UE : Nous n’avons pas de bureaux provinciaux, mais il peut évidemment y avoir des institutions techniques sur différents projets qui sont financés par l’UE. Il peut y avoir aussi des expatriés qui remplissent des fonctions au nom de l’UE. Je pense en particulier à la riposte contre EBOLA dans l’Est du pays où de nombreux spécialistes de notre département humanitaire ECHO sont mobilisés en première ligne sur le terrain. Je ne peux que saluer ici leur extraordinaire dévouement et courage, comme celui de tous les personnels de santé congolais et internationaux qui sont engagés dans la lutte contre la propagation de cette terrible maladie.
MB : Après un mois dans le pays, quelles sont vos premières impressions ?
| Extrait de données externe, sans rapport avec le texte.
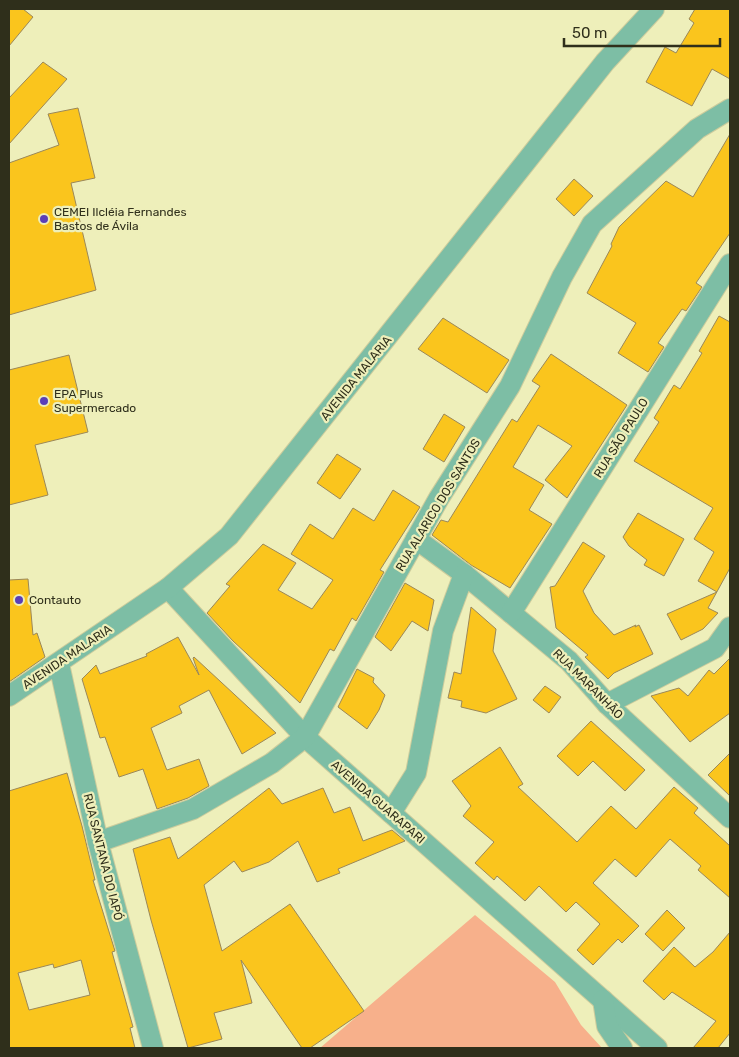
<svg xmlns="http://www.w3.org/2000/svg" width="739" height="1057" font-family="Rubik,sans-serif">
<style>
.green{fill:#f7b08b}
.building{fill:#fac51d;stroke:#9b8859;fill-rule:evenodd}
.lines{fill:none;stroke-linecap:round;stroke-linejoin:round}
.street-casing{stroke:#cccc9d;stroke-width:22}
.street{stroke:#7dbea5;stroke-width:20}
.poi-dot{fill:#5b3fb7;stroke:#eeefba;stroke-width:2}
.labels{text-anchor:middle;dominant-baseline:central;stroke-width:4.5;stroke-linejoin:round;paint-order:stroke}
.poi-label{font-size:12px;fill:#2f2f1b;stroke:#eeefba;text-anchor:start}
.street-label{font-size:12px;fill:#2f2f1b;stroke:#eeefba}
</style>
<rect width="100%" height="100%" fill="#eeefba"/>
<!-- green -->
<path class="green" d="M475,915l80,67 26,43 21,23h-282z"/>
<!-- building -->
<g class="building">
<path d="M9,9h14l10,8 -24,29z"/>
<path d="M695,9h35v70l-18,-10 -20,37 -46,-24 19,-35 11,6 18,-30 -5,-4z"/>
<path d="M43,62l24,17 -58,65v-46z"/>
<path d="M78,108l17,70 -24,5 25,107 -87,25v-152l50,-18 -11,-31z"/>
<path d="M730,134v99l-34,50 6,4 -16,24 -4,-2 -24,34 6,4 -16,25 -30,-19 18,-30 -49,-30 25,-47 -1,-2 8,-17 47,-46 27,16z"/>
<path d="M574,179l19,17 -19,20 -18,-17z"/>
<path d="M719,316l11,6v246l-22,40 10,5 -15,16 -22,11 -14,-26 50,-22 -19,-11 16,-29 -20,-13 19,-31 -79,-47 25,-39 -5,-4 20,-33 6,4 22,-36 -3,-2z"/>
<path d="M443,318l66,42 -22,33 -69,-44z"/>
<path d="M551,354l76,51 -60,93 -22,-18 27,-34 -34,-21 -25,42 31,18 -15,25 23,14 -42,64 -39,-23 -39,-30 9,-15 7,2 64,-103 5,3 23,-36 -8,-5z"/>
<path d="M69,355l19,77 -53,13 13,50 -39,10v-135z"/>
<path d="M444,414l21,13 -21,35 -21,-13z"/>
<path d="M337,454l24,15 -21,30 -23,-16z"/>
<path d="M393,490l27,17 -40,63 4,2 -28,49 -4,-3 -18,33 -4,-2 -30,54 -67,-62 -26,-28 23,-27 -4,-2 37,-40 33,19 -18,27 34,19 21,-29 -42,-26 19,-30 23,15 20,-31 21,13z"/>
<path d="M638,513l46,26 -20,37 -20,-11 3,-5 -18,-14 -6,-9z"/>
<path d="M583,542l22,14 -22,35 11,22 20,22 22,-10 -1,2 4,-2 14,29 -39,19 -6,6 -23,-22 3,-2 -32,-27 -6,-41 5,-1z"/>
<path d="M28,579l5,56 4,-2 8,24 -36,25v-102z"/>
<path d="M405,583l29,17 -6,31 -16,-10 -21,30 -16,-14z"/>
<path d="M471,607l25,22 -3,22 24,48 -31,14 -25,-6 1,-6 -14,-3 6,-26 7,2z"/>
<path d="M178,637l21,38 -6,-17 1,-1 82,76 -34,21 -33,-64 -30,16 3,7 -31,15 15,40 1,2 32,-11 10,27 -21,12 -31,11 -14,-40 -24,8 -14,-40 -5,1 -18,-59 14,-14 4,9 47,-18 -1,-2z"/>
<path d="M730,658v55l-40,29 -39,-46 28,-8 9,8 21,-26 5,4z"/>
<path d="M357,669l17,9 -1,4 12,13 -6,15 -12,19 -29,-22z"/>
<path d="M545,686l16,11 -12,16 -16,-13z"/>
<path d="M591,721l54,49 -20,21 -32,-30 -15,15 -21,-20z"/>
<path d="M500,747l23,37 -5,3 59,55 34,-36 25,23 38,-42 24,21 -4,5 36,33v52l-32,-28 3,-4 -31,-27 -34,38 -21,-18 -22,24 46,43 -17,17 -4,-4 -25,26 -16,-15 23,-26 -24,-22 -10,10 -27,-26 -14,15 -28,-25 -3,4 -19,-17 19,-21 -31,-26 8,-10 -19,-25z"/>
<path d="M730,753v43l-22,-21z"/>
<path d="M67,773l15,53 13,54h-2l22,71 -3,1 21,75 -3,1 5,20h-126v-257zM81,960l9,35 -61,15 -11,-37 35,-9 1,4z"/>
<path d="M269,788l13,16 41,-16 11,25 16,-6 13,34 29,-11 13,11 -67,28 2,4 -23,9 -19,-41 -29,21 -27,10 -8,-11 -30,24 18,66 68,-47 74,107 -54,37h-8l-61,-88 11,43 -38,10 8,26 -34,9 -37,-128 -18,-71 37,-12 8,22z"/>
<path d="M667,910l18,18 -22,23 -18,-17z"/>
<path d="M730,932v101l-12,15h-25l23,-27 -44,-29 -8,8 -21,-19 31,-34 21,20 18,-15z"/>
</g>
<g class="lines">
<defs>
<g id="street">
<path d="M416,539l48,35 105,87 38,43 123,114"/>
<path d="M168,588l137,149 352,311"/>
<path d="M511,613l219,-349"/>
<path d="M59,664l39,178 55,206"/>
<path d="M9,696l159,-108 61,-52 376,-474 49,-53"/>
<path d="M607,704l108,-56 15,-21"/>
<path d="M391,813l25,-40 27,-142 21,-57"/>
<path d="M98,842l95,-33 79,-46 33,-26 134,-239 71,-112 52,-109 30,-53 105,-95 33,-20"/>
<path d="M603,1000l4,26 15,22"/>
</g>
</defs>
<!-- street casing -->
<use href="#street" class="street-casing"/>
<!-- street -->
<use href="#street" class="street"/>
</g>
<!-- markers -->
<g class="poi-dot">
<circle cx="44" cy="219" r="5"/>
<circle cx="44" cy="401" r="5"/>
<circle cx="19" cy="600" r="5"/>
</g>
<g class="labels">
<!-- poi labels -->
<g class="poi-label">
<text x="54" y="212">CEMEI Ilcléia Fernandes<tspan x="54" dy="14">Bastos de Ávila</tspan></text>
<text x="54" y="394">EPA Plus<tspan x="54" dy="14">Supermercado</tspan></text>
<text x="29" y="600">Contauto</text>
</g>
<!-- street labels -->
<g class="street-label">
<text transform="translate(356 378) rotate(-51)">AVENIDA MALARIA</text>
<text transform="translate(621 438) rotate(-58)">RUA SÃO PAULO</text>
<text transform="translate(438 505) rotate(-59)">RUA ALARICO DOS SANTOS</text>
<text transform="translate(67 657) rotate(-34)">AVENIDA MALARIA</text>
<text transform="translate(588 684) rotate(45)">RUA MARANHÃO</text>
<text transform="translate(378 802) rotate(41)">AVENIDA GUARAPARI</text>
<text transform="translate(103 857) rotate(76)">RUA SANTANA DO IAPÓ</text>
</g>
</g>
<!-- border -->
<rect width="739" height="1057" fill="none" stroke="#2f2f1b" stroke-width="20"/>
<!-- scale -->
<path d="M564 38v8h156v-8" fill="none" stroke="#2f2f1b" stroke-width="2.5"/>
<text x="572" y="38" font-size="15" fill="#2f2f1b" stroke="#eeefba" stroke-width="4" paint-order="stroke">50 m</text>
</svg>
UE : Ce qui me frappe, c’est que la RDC est un pays avec des opportunités et des potentiels qui sont exceptionnels dans tous les domaines. On me parle souvent du secteur minier ou de possibles perspectives pétrolières, mais pour moi ce n’’est pas vraiment là que se joue l’avenir du pays. Ce qui compte, ce sont les hommes et les femmes du Congo, dont les idées, les énergies, les intelligences ne demandent qu’’à être libérées et à s’exprimer. Il y a des perspectives d’innovation, des entreprises à créer, des filières agroalimentaires à mettre en place. Je me suis récemment rendu à Ntsio sur le plateau Batéké, où j’ai pu me rendre compte des perspectives de développement de l’agroforesterie et de promotion de l’apiculture. Il faut casser les carcans bureaucratiques qui empêchent l’épanouissement de toutes ces énergies. D’où l’importance, pour moi, de toutes les actions annoncées par le Président Tshisekedi en faveur d’un meilleur climat des affaires, sur le fait que l’administration ne doit pas être dans une position de contrôle tatillon, mais dans un rôle actif d’accompagnement des dynamiques en cours et des projets des entrepreneurs, même les plus petits, surtout les plus petits. Le Congo a tout le potentiel possible des pays émergents du monde. Il ne demande qu’à se développer, pour peu que l’on en libère l’énergie créatrice.